Server-client architecture
GR00T uses a server-client architecture for closed-loop evaluation, which allows you to:
- Run policy inference on a GPU server while controlling the robot/simulation from a different machine
- Avoid dependency conflicts between the policy and environment code
- Easily switch between different policies without modifying environment code
Starting the policy server
Launch the server using the run_gr00t_server.py script:
python gr00t/eval/run_gr00t_server.py \
--embodiment-tag NEW_EMBODIMENT \
--model-path <CHECKPOINT_PATH> \
--device cuda:0 \
--host 0.0.0.0 \
--port 5555
Parameters
| Parameter | Description |
|---|
--embodiment-tag | The embodiment tag for your robot |
--model-path | Path to your trained model checkpoint directory |
--device | Device to run inference on (cuda:0, cuda:1, cpu, etc.) |
--host | Host address (127.0.0.1 for local only, 0.0.0.0 to accept external connections) |
--port | Port number (default: 5555) |
--strict | Enable input/output validation (default: True) |
--use-sim-policy-wrapper | Whether to use Gr00tSimPolicyWrapper for GR00T simulation environments |
Using the policy client
On the client side, use PolicyClient to connect to the server:
from gr00t.policy.server_client import PolicyClient
# Connect to the policy server
policy = PolicyClient(
host="localhost", # or IP address of your GPU server
port=5555,
timeout_ms=15000,
)
# Verify connection
if not policy.ping():
raise RuntimeError("Cannot connect to policy server!")
# Use just like a regular policy
observation = get_observation() # Your observation in Policy API format
action, info = policy.get_action(observation)
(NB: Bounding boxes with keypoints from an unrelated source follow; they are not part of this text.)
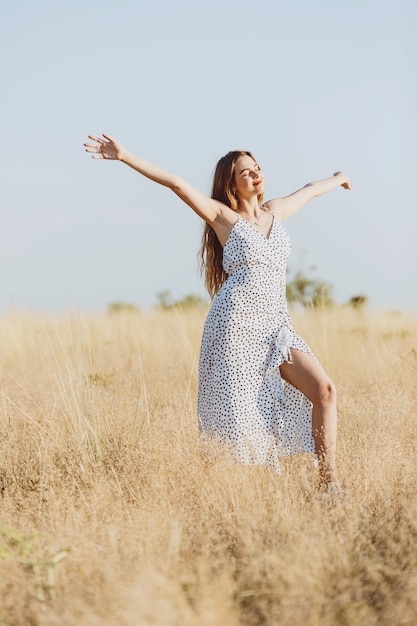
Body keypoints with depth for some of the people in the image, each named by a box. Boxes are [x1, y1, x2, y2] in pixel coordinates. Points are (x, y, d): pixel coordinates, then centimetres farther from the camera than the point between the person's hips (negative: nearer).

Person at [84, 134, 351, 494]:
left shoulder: (276, 212, 17)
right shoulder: (224, 217, 2)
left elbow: (310, 190, 37)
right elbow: (176, 184, -8)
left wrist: (337, 180, 56)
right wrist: (123, 156, -14)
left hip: (276, 329, 5)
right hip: (235, 327, -5)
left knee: (324, 389, -11)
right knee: (236, 422, -9)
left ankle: (328, 482, -6)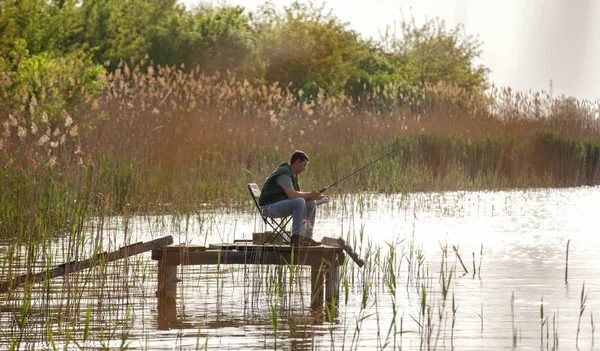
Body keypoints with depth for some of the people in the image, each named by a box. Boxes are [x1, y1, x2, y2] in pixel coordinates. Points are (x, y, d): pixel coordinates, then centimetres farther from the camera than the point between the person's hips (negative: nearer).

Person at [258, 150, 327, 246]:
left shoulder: (293, 175, 14)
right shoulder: (284, 173, -19)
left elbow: (299, 193, 18)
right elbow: (292, 195, -30)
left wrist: (315, 196, 0)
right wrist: (309, 195, -17)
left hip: (281, 205, 10)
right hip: (269, 206, -10)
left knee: (311, 204, 5)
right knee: (299, 202, -30)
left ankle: (307, 237, 1)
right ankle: (297, 236, -25)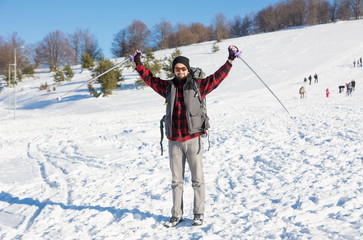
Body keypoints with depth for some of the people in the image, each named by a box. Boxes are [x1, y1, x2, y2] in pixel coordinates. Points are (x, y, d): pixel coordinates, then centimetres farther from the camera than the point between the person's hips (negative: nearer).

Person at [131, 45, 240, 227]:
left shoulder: (198, 85, 2)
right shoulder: (168, 87, 10)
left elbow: (218, 76, 2)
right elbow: (150, 78, 20)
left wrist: (230, 59, -2)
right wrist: (138, 63, 19)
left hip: (193, 139, -3)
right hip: (174, 141, 3)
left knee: (197, 178, 4)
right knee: (176, 180, 11)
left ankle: (199, 214, 16)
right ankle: (176, 214, 21)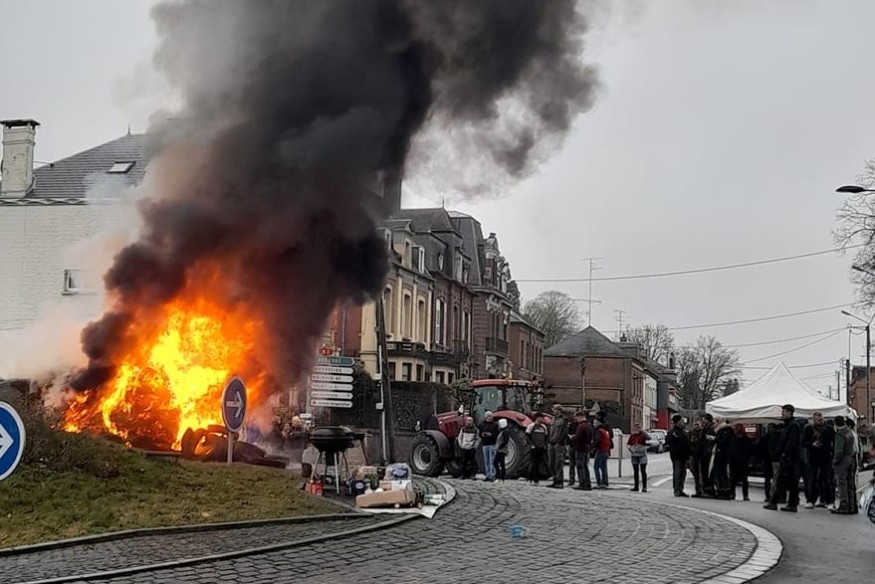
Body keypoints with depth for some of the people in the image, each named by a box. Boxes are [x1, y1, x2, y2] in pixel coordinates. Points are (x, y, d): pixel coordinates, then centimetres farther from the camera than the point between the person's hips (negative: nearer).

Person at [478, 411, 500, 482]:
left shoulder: (495, 424, 1)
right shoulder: (482, 424, 9)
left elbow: (497, 434, -4)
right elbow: (479, 433, 11)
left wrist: (491, 434, -18)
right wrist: (482, 435, -10)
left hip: (492, 444, -4)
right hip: (485, 444, 4)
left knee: (492, 461, -8)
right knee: (486, 462, 6)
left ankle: (492, 476, -8)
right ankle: (488, 476, 12)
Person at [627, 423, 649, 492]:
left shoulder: (642, 434, -7)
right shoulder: (632, 435, 6)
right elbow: (628, 444, 15)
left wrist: (642, 431, -33)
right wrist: (630, 448, -4)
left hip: (642, 455, -5)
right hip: (634, 455, 5)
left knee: (643, 471, -7)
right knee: (635, 471, 10)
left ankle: (644, 487, -7)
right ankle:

Running simulation evaluation
For simulation environments, use the rollout_policy.py script:
python gr00t/eval/rollout_policy.py \
--n_episodes 50 \
--policy_client_host 127.0.0.1 \
--policy_client_port 5555 \
--max_episode_steps 720 \
--env_name libero_sim/LIVING_ROOM_SCENE2_put_soup_in_basket \
--n_action_steps 8 \
--n_envs 8
Parameters
| Parameter | Description |
|---|
--n_episodes | Number of episodes to run |
--policy_client_host | Host address of the policy server |
--policy_client_port | Port number of the policy server |
--max_episode_steps | Maximum number of steps per episode |
--env_name | Name of the gym environment |
--n_action_steps | Number of action steps to execute per inference |
--n_envs | Number of parallel environments |
Debugging with ReplayPolicy
When developing a new environment integration or debugging your inference loop, you can use ReplayPolicy to replay recorded actions from an existing dataset:
# Start server with ReplayPolicy
python gr00t/eval/run_gr00t_server.py \
--dataset-path <DATASET_PATH> \
--embodiment-tag NEW_EMBODIMENT \
--execution-horizon 8 # should match the executed action horizon in the environment
ReplayPolicy is an excellent first step when integrating a new environment. Debug with replay first, then switch to model inference once the pipeline is validated.
The server will replay actions from the first episode of the dataset. Use policy.reset(options={"episode_index": N}) on the client to switch to a different episode.
If your environment is set up correctly, replaying ground-truth actions should achieve high (often 100%) success rates. Low success rates indicate issues with:
- Environment reset state not matching the dataset
- Observation preprocessing differences
- Action space mismatches
Available benchmarks
GR00T supports evaluation on several public benchmarks:
Zero-shot evaluation
- RoboCasa: General manipulation tasks
- RoboCasa GR1 Tabletop Tasks: GR1-specific tabletop manipulation
Fine-tuned evaluation
- G1 LocoManipulation: Whole-body control tasks
- LIBERO: Long-horizon manipulation benchmarks
- SimplerEnv: Google robot and WidowX environments
- BEHAVIOR: Household tasks with the Galaxea R1 Pro
- PointNav: Navigation tasks
- SO-100: Custom robot demonstrations
Refer to the examples/ directory for detailed setup instructions for each benchmark.